Hareketin sadece kendi sevenlerine değil, tüm insanlığa karşı sorumluluk hissetmesi, sağduyudan asla vazgeçmemesi, Hareketin evrensel bir ahlaki duruşa sahip olması, Hareketin ondan nefret edenler karşısında ahlaki üstünlüğünü sağlamıştır. Hocaefendi’nin ruhunun ufkuna yürümesi ile birlikte, Hizmet kültürünün yenilenmesi ve pekişmesi, bu ahlaki üstünlüğü de daha net ortaya koymuştur, yukarıda bahsi geçen Hizmet insanlarının Harekete nefret kusan insanlara karşı artan duyarsızlığının bir sebebi de budur.
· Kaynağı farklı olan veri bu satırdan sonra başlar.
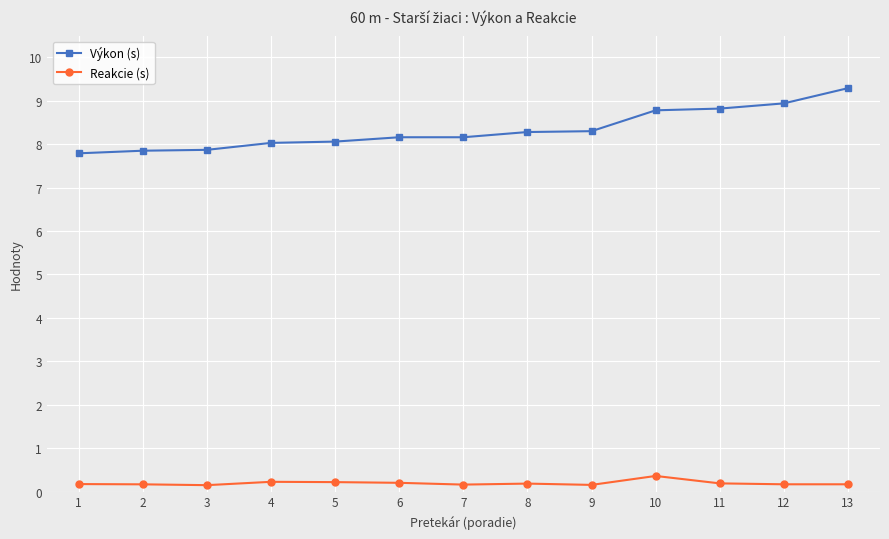

Rank the series at 3 from highest to lowest value.

Výkon (s), Reakcie (s)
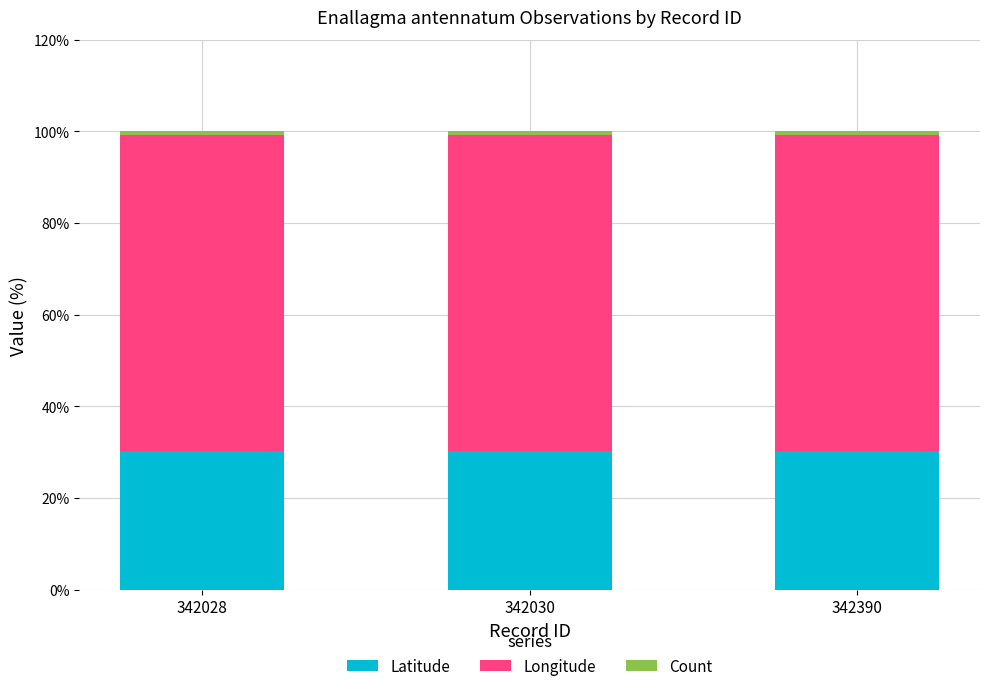

True or false: Latitude has a value of 51.3 at 342390.

False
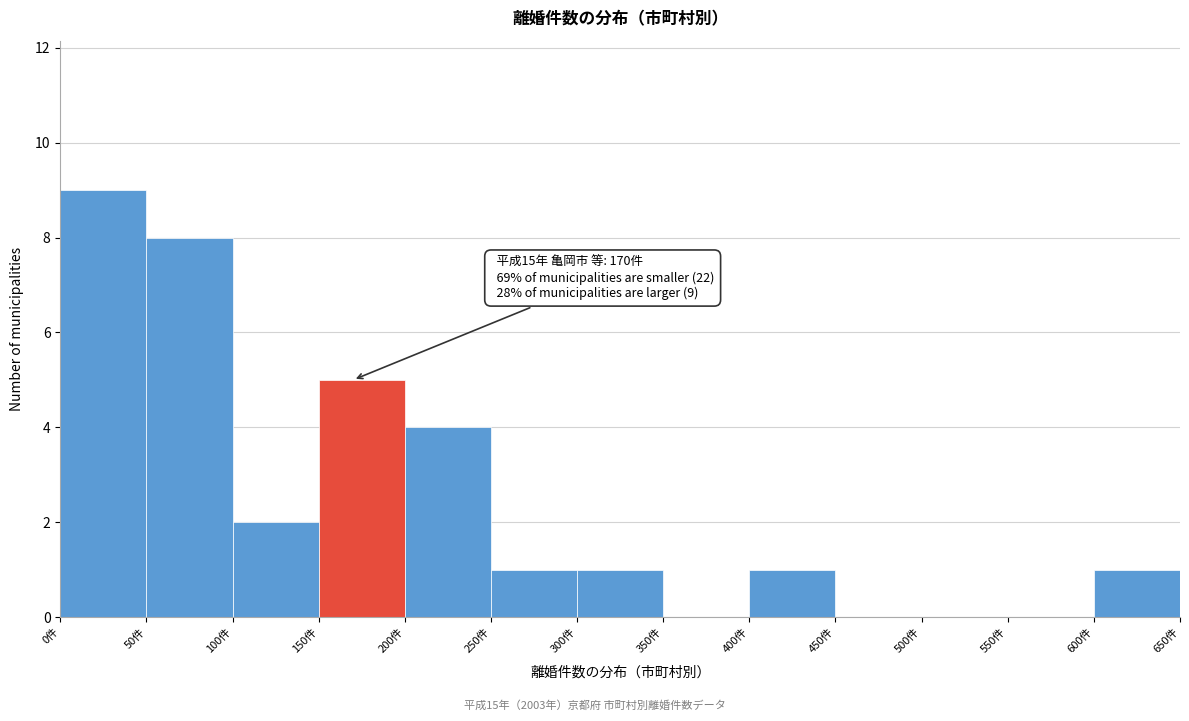

Which range on the x-axis has the tallest bar?

0 to 50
Bir Mümin ve Müslüman’ın Mirası ve Hareketin Geleceğe Bakışı
Hizmet Hareketi’nin, Hocaefendi’nin vefatına gösterdiği reaksiyon, bir grubun kriz anlarında nasıl güçlendiğini ve hangi değerlere daha sıkı sarıldığını gözler önüne sermektedir. Yine Arendt’in “Gelecek, geçmişin mirası üzerine inşa edilir.” sözünden ilhamla, bu süreçte Hareket’in yalnızca öğretilerinin kalıcılığını değil, aynı zamanda ahlaki duruşunun sağlamlığını da koruduğunu söyleyebiliriz.
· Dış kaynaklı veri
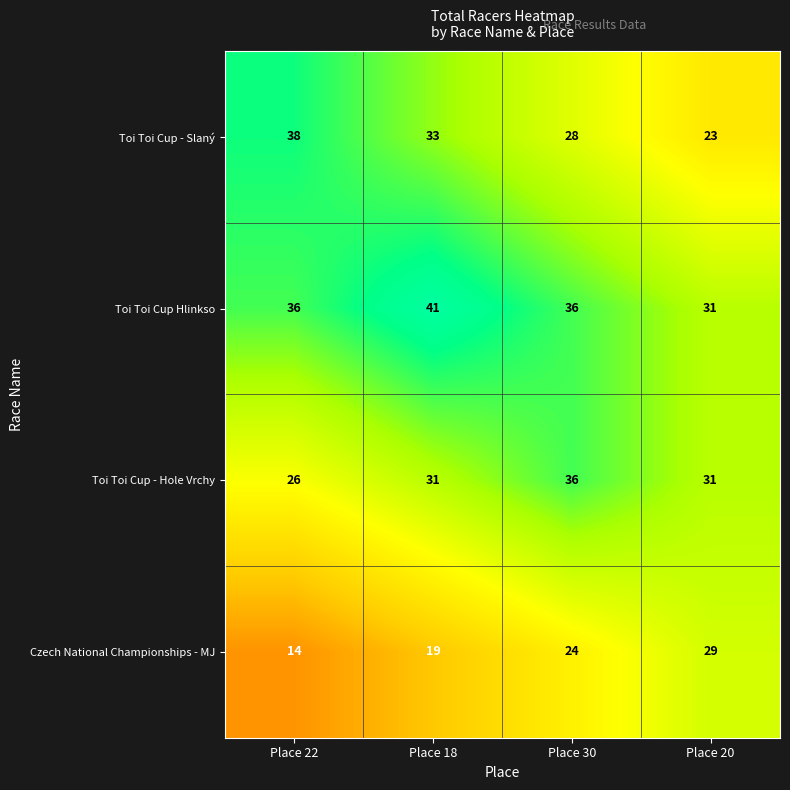

Where is Czech National Championships - MJ nearest to the value 21?

Place 18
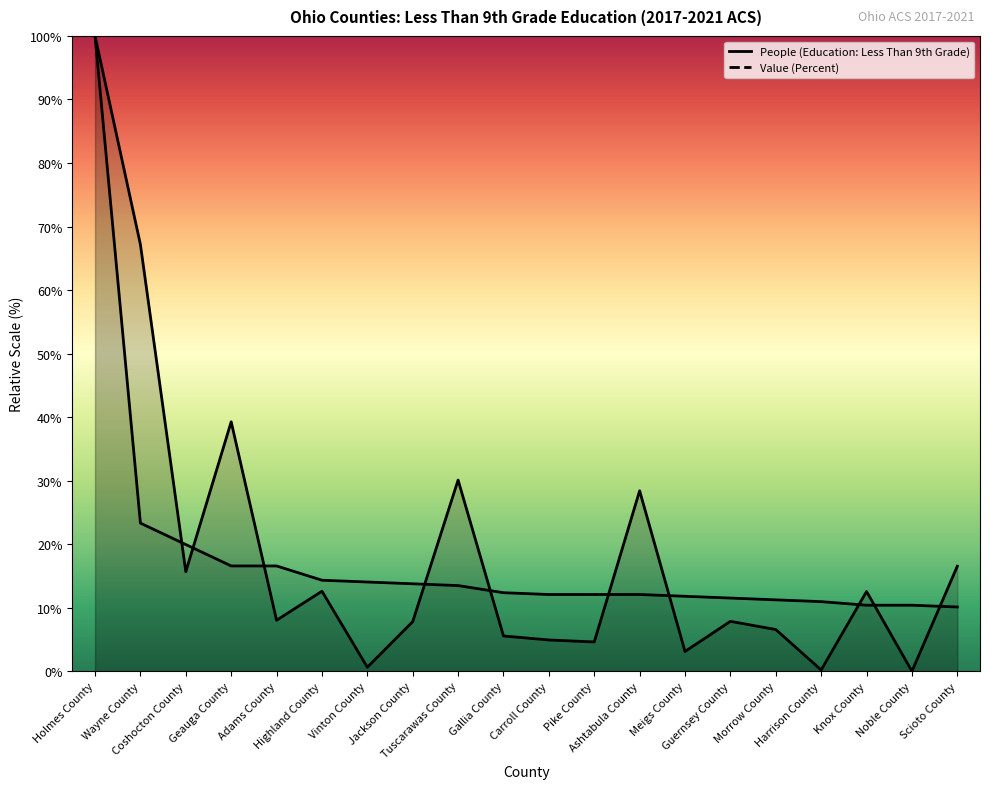

What are all the series names shown in the legend?

People (Education: Less Than 9th Grade), Value (Percent)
Hocaefendi’nin öğretileri, Hizmet insanlarına gelecek için umut veren bir pusuladır. O’nun vefatı, Hareketin kolektif hafızasının ve içsel bağlarının, gelecek nesiller için güçlü bir miras bırakacak şekilde pekiştirilmesine yol açtı.
Özetle; Hizmet Hareketi, Hocaefendi’nin öğretilerini bir yol haritası olarak benimsemiş ve topluluğun geleceğe güvenle bakmasını sağlamıştır. Hizmet, bu değerleri diri tutarak ve ahlaki pusulasından sapmayarak geleceğini şekillendirecektir.